Plants of the milkweed family (there are close to 100 different species) can vary in their appearance. There are plants in this family that have broad leaves, as well as plants that have narrow leaves.
The most notable characteristic of plants in this family is that they release a white substance very cloesly resembling milk when the plant is injured in any way.
The seeds of these plants are contained in a capusule, and contain tufts of silky material. This allows them to more easily be spread by the wind.
Flower color on the plants vary, from orange to white, and numerous other colors.
Plants in this family are found throughout the United States, usually in open, sunny areas. They tolerate various soil types, so they may be found on high ground or in river bottoms. They are often found in weedy patches along roads and field edges.
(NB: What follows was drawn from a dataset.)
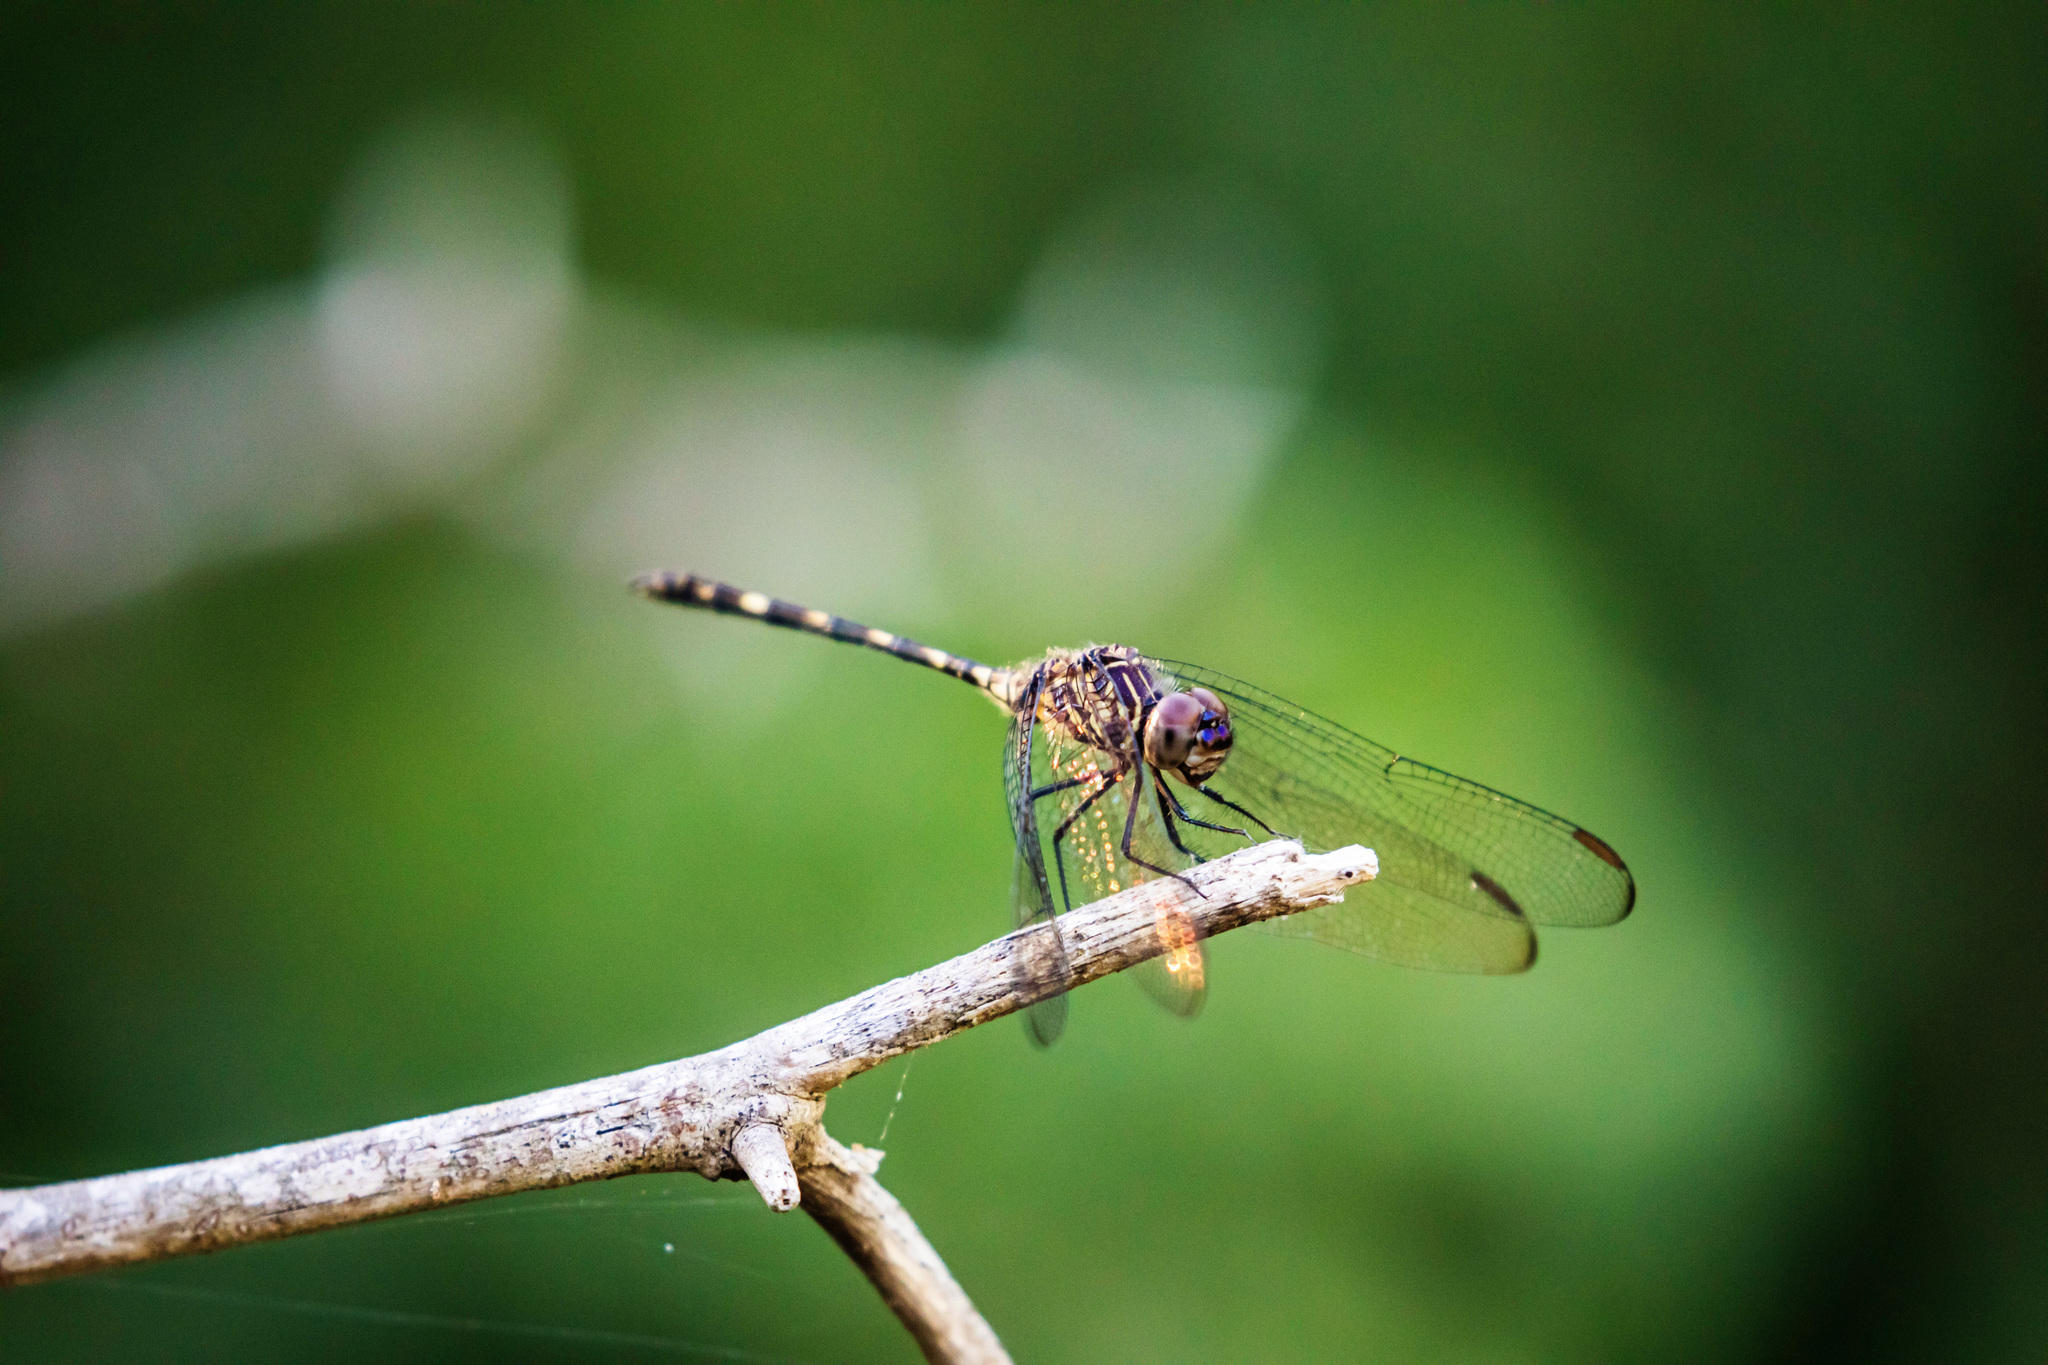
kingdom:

The narrow leaf species are more toxic than their broad leaf counterparts, but all species are toxic to some degree. The entire plant is toxic, both fresh and when it is dried. It is essential to make sure that none of these plants make it into your hay, as they often grow along the edges of fields, including hay fields.
These plants are pretty toxic, with consumption as low as 0.1% of body weight (1 pound for a 1000 pound horse) capable of causing severe reactions and even death. Death usually occurs 1-3 days after consumption of the plant.
Symptoms of poisoning include:
In general, it appears that the broad leaf varieties tend to cause digestive tract problems, while the narrow leaf varieties tend to cause neurological problems.
Treatment includes detoxifying the digestive tract, as well as supplying medical treatment to counteract heart rate problems. Sedation is often required as well.